La OIT ha desarrollado diversos medios de control de la aplicación de los Convenios y Recomendaciones por ley y en la práctica, tras su aprobación por la Conferencia Internacional del Trabajo y su ratificación por los Estados.
Se basa en el examen de los informes sobre la aplicación por la ley y en la práctica que envían los Estados Miembros, así como en las observaciones a ese respecto remitidas por las organizaciones de trabajadores y de empleadores.
Las normas internacionales del trabajo son instrumentos universales adoptados por la comunidad internacional que reflejan valores y principios comunes sobre los asuntos relacionados con el trabajo. Si bien los Estados Miembros pueden elegir entre ratificar o no un Convenio determinado, la OIT considera importante seguir la evolución en todos los países, aunque no los hayan ratificado.
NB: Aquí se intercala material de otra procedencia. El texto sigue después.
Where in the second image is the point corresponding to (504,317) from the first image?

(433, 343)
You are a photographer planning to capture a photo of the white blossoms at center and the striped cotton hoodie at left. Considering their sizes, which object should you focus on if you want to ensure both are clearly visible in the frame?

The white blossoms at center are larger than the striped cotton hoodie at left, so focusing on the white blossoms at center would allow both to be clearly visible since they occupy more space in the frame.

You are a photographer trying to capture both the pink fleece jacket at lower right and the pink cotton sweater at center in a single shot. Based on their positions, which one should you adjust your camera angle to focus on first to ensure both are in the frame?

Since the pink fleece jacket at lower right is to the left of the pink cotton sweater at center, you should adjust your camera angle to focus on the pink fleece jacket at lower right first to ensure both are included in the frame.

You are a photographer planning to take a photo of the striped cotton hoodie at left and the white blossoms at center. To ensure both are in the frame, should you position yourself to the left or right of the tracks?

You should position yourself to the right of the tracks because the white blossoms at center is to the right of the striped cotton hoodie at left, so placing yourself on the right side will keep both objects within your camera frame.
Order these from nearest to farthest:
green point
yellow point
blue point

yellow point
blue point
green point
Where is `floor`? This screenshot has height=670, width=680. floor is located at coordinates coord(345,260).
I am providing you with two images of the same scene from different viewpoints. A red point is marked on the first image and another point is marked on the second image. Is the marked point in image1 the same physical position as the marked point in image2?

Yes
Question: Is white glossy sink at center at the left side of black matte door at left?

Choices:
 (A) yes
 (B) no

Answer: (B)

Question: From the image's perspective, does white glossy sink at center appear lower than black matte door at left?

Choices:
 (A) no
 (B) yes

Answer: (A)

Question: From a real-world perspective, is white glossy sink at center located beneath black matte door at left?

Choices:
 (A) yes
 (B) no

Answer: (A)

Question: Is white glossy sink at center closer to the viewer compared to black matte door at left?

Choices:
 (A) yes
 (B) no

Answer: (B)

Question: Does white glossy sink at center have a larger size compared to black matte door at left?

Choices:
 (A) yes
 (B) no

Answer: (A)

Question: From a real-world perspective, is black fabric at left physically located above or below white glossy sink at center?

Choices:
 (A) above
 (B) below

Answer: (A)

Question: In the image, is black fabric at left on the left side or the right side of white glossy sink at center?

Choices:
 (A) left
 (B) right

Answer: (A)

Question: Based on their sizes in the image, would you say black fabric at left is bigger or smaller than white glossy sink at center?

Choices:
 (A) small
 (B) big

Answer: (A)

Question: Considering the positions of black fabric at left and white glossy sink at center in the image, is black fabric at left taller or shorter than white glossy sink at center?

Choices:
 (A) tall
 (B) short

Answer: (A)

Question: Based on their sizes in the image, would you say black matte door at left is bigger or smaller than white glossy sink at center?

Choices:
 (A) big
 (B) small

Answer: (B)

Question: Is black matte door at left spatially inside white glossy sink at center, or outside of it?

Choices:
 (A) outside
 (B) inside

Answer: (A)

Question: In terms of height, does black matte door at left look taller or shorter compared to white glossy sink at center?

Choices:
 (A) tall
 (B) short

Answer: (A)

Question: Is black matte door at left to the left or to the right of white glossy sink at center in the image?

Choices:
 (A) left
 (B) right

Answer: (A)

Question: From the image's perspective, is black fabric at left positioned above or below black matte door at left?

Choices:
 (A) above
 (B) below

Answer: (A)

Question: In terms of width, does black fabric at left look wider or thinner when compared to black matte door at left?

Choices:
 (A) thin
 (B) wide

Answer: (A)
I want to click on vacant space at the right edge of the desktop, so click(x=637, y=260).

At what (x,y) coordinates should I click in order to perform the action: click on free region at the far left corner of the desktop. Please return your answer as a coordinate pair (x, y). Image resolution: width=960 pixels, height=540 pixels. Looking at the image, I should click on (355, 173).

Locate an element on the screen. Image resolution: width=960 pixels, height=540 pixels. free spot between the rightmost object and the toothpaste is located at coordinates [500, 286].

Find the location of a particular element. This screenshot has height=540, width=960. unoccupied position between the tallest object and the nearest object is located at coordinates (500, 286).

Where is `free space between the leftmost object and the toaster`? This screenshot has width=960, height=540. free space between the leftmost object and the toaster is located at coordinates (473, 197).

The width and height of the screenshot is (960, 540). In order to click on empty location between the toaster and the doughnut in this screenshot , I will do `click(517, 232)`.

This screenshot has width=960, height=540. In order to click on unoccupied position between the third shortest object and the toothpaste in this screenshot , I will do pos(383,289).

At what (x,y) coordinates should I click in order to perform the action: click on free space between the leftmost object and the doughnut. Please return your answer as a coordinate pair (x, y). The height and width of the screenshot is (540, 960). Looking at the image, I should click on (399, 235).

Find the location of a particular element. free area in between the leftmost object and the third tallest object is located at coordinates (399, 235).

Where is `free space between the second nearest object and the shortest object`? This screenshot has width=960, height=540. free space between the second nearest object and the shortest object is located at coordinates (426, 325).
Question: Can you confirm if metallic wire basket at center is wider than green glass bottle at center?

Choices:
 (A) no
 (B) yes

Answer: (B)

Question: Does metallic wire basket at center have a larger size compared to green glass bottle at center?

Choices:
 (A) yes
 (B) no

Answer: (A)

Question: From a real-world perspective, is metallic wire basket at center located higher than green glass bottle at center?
Los Estados Miembros informan a intervalos regulares sobre las medidas que han adoptado para dar efecto a las disposiciones de algunos convenios y recomendaciones, y para indicar cualquier obstáculo que les impida o retrase la ratificación de un determinado Convenio. La Comisión de Expertos publica cada año un Estudio general exhaustivo sobre la legislación y la práctica en los Estados Miembros acerca de un tema elegido por el Consejo de Administración.
La OIT proporciona además asistencia para elaborar la legislación nacional y ayuda a los países a abordar los problemas en la legislación y en la práctica en conformidad con las normas internacionales del trabajo.